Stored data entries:
........
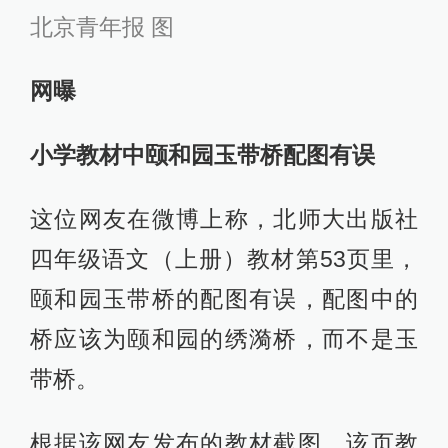
北京青年报 图
网曝
小学教材中颐和园玉带桥配图有误
这位网友在微博上称，北师大出版社
四年级语文（上册）教材第53页里，
颐和园玉带桥的配图有误，配图中的
桥应该为颐和园的绣漪桥，而不是玉
带桥。
根据该网友发布的教材截图，该页教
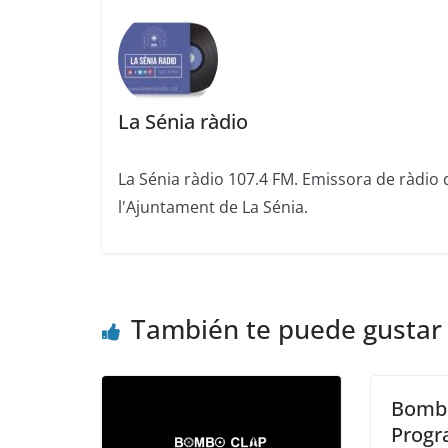
La Sénia ràdio
La Sénia ràdio 107.4 FM. Emissora de ràdio 
l'Ajuntament de La Sénia.
También te puede gustar
Bombo
Progr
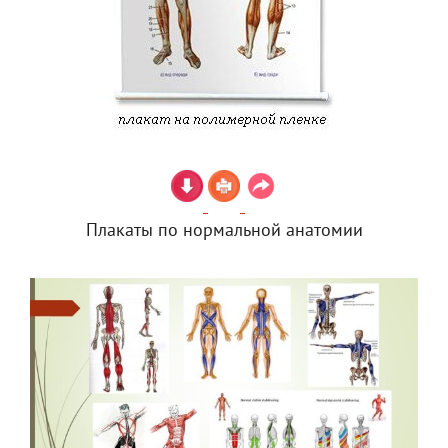
Плакаты по нормальной анатомии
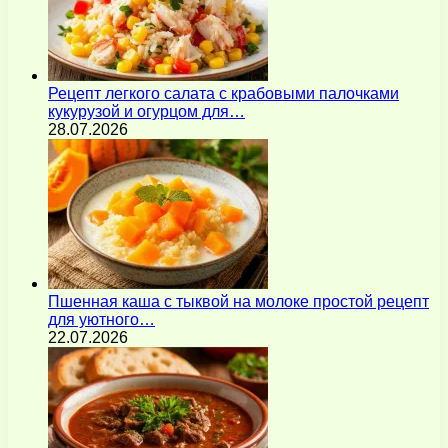
Рецепт легкого салата с крабовыми палочками
кукурузой и огурцом для…
28.07.2026
Пшенная каша с тыквой на молоке простой рецепт
для уютного…
22.07.2026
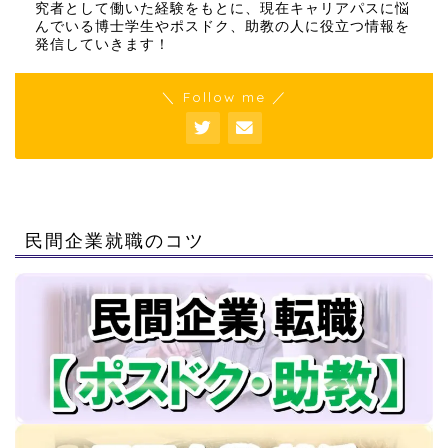
究者として働いた経験をもとに、現在キャリアパスに悩
んでいる博士学生やポスドク、助教の人に役立つ情報を
発信していきます！
＼ Follow me ／
民間企業就職のコツ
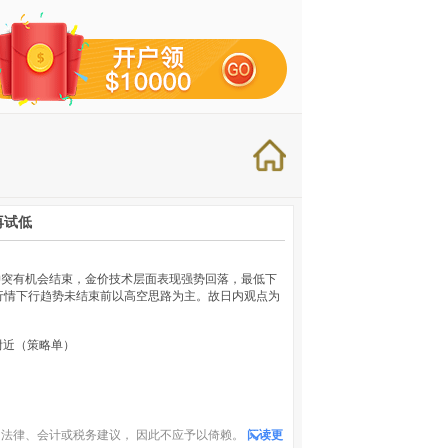
再试低
着俄乌冲突有机会结束，金价技术层面表现强势回落，最低下
在行情下行趋势未结束前以高空思路为主。故日内观点为
.0附近（策略单）
法律、会计或税务建议， 因此不应予以倚赖。
阅读更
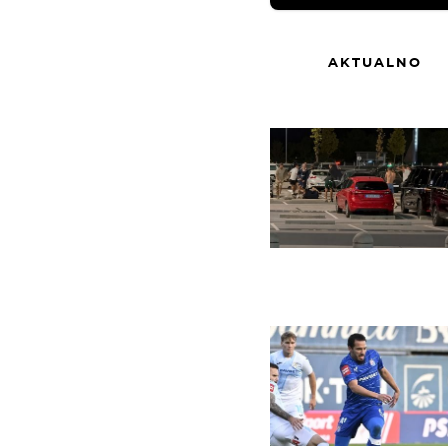
AKTUALNO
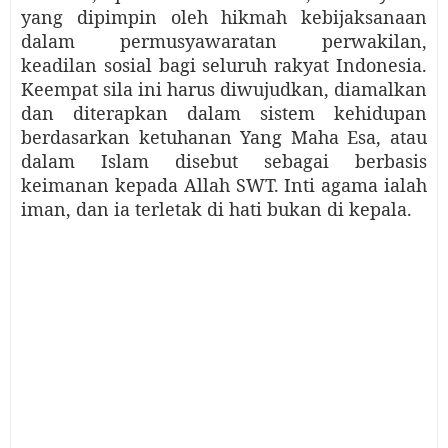
yang dipimpin oleh hikmah kebijaksanaan
dalam permusyawaratan perwakilan,
keadilan sosial bagi seluruh rakyat Indonesia.
Keempat sila ini harus diwujudkan, diamalkan
dan diterapkan dalam sistem kehidupan
berdasarkan ketuhanan Yang Maha Esa, atau
dalam Islam disebut sebagai berbasis
keimanan kepada Allah SWT.
Inti agama ialah
iman, dan ia terletak di hati bukan di kepala.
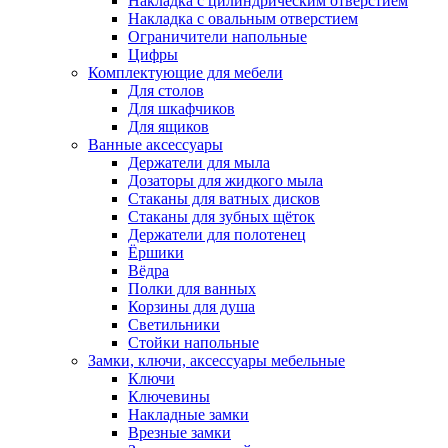
Накладка с цилиндрическим отверстием
Накладка с овальным отверстием
Ограничители напольные
Цифры
Комплектующие для мебели
Для столов
Для шкафчиков
Для ящиков
Ванные аксессуары
Держатели для мыла
Дозаторы для жидкого мыла
Стаканы для ватных дисков
Стаканы для зубных щёток
Держатели для полотенец
Ёршики
Вёдра
Полки для ванных
Корзины для душа
Светильники
Стойки напольные
Замки, ключи, аксессуары мебельные
Ключи
Ключевины
Накладные замки
Врезные замки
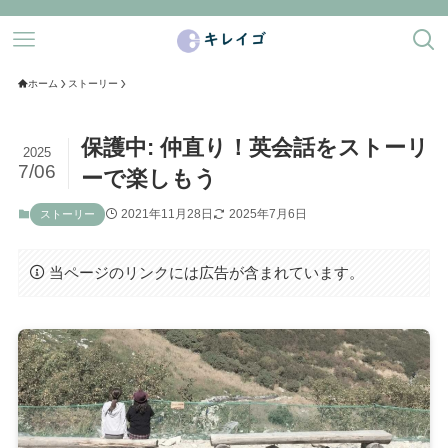
ホーム
ストーリー
保護中: 仲直り！英会話をストーリ
2025
7/06
ーで楽しもう
2021年11月28日
2025年7月6日
ストーリー
当ページのリンクには広告が含まれています。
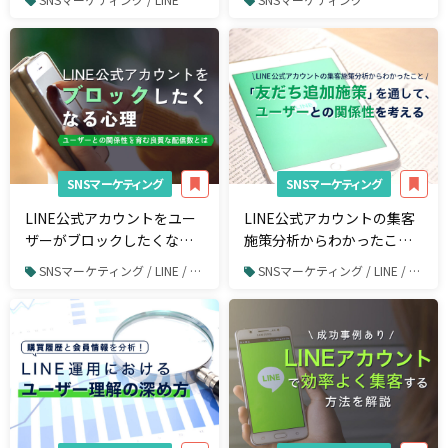
できるツールとは
SNSマーケティング
SNSマーケティング
LINE公式アカウントをユー
LINE公式アカウントの集客
ザーがブロックしたくなる
施策分析からわかったこ
心理を考える-ユーザーとの
と‐「友だち追加施策」を
SNSマーケティング / LINE / LINE運用
SNSマーケティング / LINE / LINE運用
関係性を育む良質な配信数
通して、ユーザーとの関係
とは-
性を考える‐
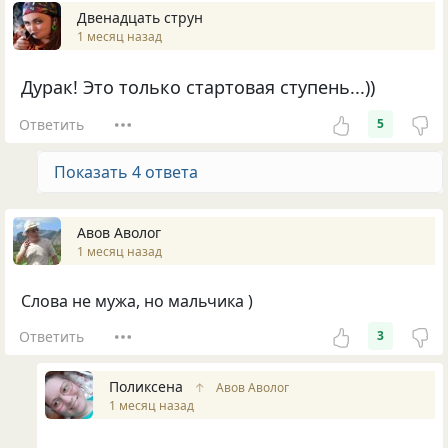
Двенадцать струн
1 месяц назад
Дурак! Это только стартовая ступень...))
Ответить
5
Показать 4 ответа
Авов Аволог
1 месяц назад
Слова не мужа, но мальчика )
Ответить
3
Поликсена
↑
Авов Аволог
1 месяц назад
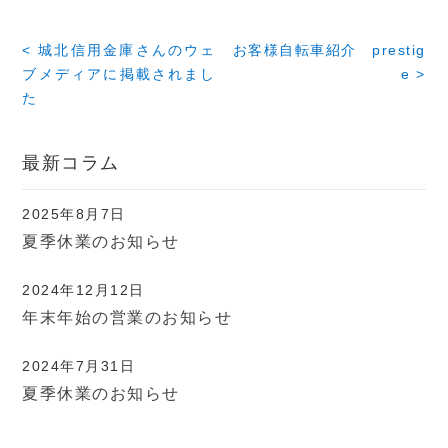
< 城北信用金庫さんのウェ
お客様自転車紹介 prestig
ブメディアに掲載されまし
e >
た
最新コラム
2025年8月7日
夏季休業のお知らせ
2024年12月12日
年末年始の営業のお知らせ
2024年7月31日
夏季休業のお知らせ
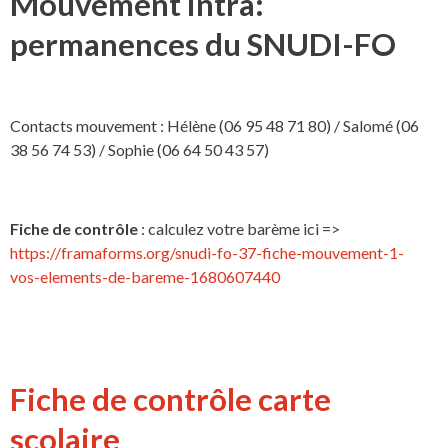
Mouvement intra:
permanences du SNUDI-FO
Contacts mouvement : Hélène (06 95 48 71 80) / Salomé (06
38 56 74 53) / Sophie (06 64 50 43 57)
Fiche de contrôle
: calculez votre barème ici =>
https://framaforms.org/snudi-fo-37-fiche-mouvement-1-
vos-elements-de-bareme-1680607440
Fiche de contrôle carte
scolaire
........
> [Required work]
Copy nothing but the lines from the top of the data down to the line containing "Плакаты по нормальной анатомии", and leave the pictures out.

> [Exercise output]
北京青年报 图
网曝
小学教材中颐和园玉带桥配图有误
这位网友在微博上称，北师大出版社
四年级语文（上册）教材第53页里，
颐和园玉带桥的配图有误，配图中的
桥应该为颐和园的绣漪桥，而不是玉
带桥。
根据该网友发布的教材截图，该页教
La Sénia ràdio
La Sénia ràdio 107.4 FM. Emissora de ràdio 
l'Ajuntament de La Sénia.
También te puede gustar
Bombo
Progr
Плакаты по нормальной анатомии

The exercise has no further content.